**AVAILABLE DATA**:
= Beginning of Section =

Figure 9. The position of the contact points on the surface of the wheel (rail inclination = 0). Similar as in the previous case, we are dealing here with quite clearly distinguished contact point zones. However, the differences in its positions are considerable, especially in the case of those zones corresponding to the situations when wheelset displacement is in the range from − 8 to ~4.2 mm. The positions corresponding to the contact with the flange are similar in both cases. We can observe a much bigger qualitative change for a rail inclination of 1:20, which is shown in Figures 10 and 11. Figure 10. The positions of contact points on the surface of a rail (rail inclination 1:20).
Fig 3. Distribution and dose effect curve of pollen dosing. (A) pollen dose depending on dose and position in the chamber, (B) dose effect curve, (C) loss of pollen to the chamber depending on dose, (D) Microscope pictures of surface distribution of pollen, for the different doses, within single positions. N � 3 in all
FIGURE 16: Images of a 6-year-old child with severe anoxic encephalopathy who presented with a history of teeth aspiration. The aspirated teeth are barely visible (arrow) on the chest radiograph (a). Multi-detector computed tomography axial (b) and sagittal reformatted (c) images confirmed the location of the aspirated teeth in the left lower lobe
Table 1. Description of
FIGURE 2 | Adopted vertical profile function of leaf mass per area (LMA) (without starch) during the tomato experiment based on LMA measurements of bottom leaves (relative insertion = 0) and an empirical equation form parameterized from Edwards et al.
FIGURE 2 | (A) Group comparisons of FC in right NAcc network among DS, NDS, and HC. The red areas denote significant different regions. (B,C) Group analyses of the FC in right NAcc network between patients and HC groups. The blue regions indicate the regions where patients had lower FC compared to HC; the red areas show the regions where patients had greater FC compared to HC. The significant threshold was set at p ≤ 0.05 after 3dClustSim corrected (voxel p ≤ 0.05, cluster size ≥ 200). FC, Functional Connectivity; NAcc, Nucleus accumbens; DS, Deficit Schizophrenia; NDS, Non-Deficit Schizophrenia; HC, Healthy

= End of Section =

**TASK INSTRUCTIONS**: Take the entries above and transcribe them exactly.

**EXPECTED ANSWER**:
Figure 9. The position of the contact points on the surface of the wheel (rail inclination = 0). Similar as in the previous case, we are dealing here with quite clearly distinguished contact point zones. However, the differences in its positions are considerable, especially in the case of those zones corresponding to the situations when wheelset displacement is in the range from − 8 to ~4.2 mm. The positions corresponding to the contact with the flange are similar in both cases. We can observe a much bigger qualitative change for a rail inclination of 1:20, which is shown in Figures 10 and 11. Figure 10. The positions of contact points on the surface of a rail (rail inclination 1:20).
Fig 3. Distribution and dose effect curve of pollen dosing. (A) pollen dose depending on dose and position in the chamber, (B) dose effect curve, (C) loss of pollen to the chamber depending on dose, (D) Microscope pictures of surface distribution of pollen, for the different doses, within single positions. N � 3 in all
FIGURE 16: Images of a 6-year-old child with severe anoxic encephalopathy who presented with a history of teeth aspiration. The aspirated teeth are barely visible (arrow) on the chest radiograph (a). Multi-detector computed tomography axial (b) and sagittal reformatted (c) images confirmed the location of the aspirated teeth in the left lower lobe
Table 1. Description of
FIGURE 2 | Adopted vertical profile function of leaf mass per area (LMA) (without starch) during the tomato experiment based on LMA measurements of bottom leaves (relative insertion = 0) and an empirical equation form parameterized from Edwards et al.
FIGURE 2 | (A) Group comparisons of FC in right NAcc network among DS, NDS, and HC. The red areas denote significant different regions. (B,C) Group analyses of the FC in right NAcc network between patients and HC groups. The blue regions indicate the regions where patients had lower FC compared to HC; the red areas show the regions where patients had greater FC compared to HC. The significant threshold was set at p ≤ 0.05 after 3dClustSim corrected (voxel p ≤ 0.05, cluster size ≥ 200). FC, Functional Connectivity; NAcc, Nucleus accumbens; DS, Deficit Schizophrenia; NDS, Non-Deficit Schizophrenia; HC, Healthy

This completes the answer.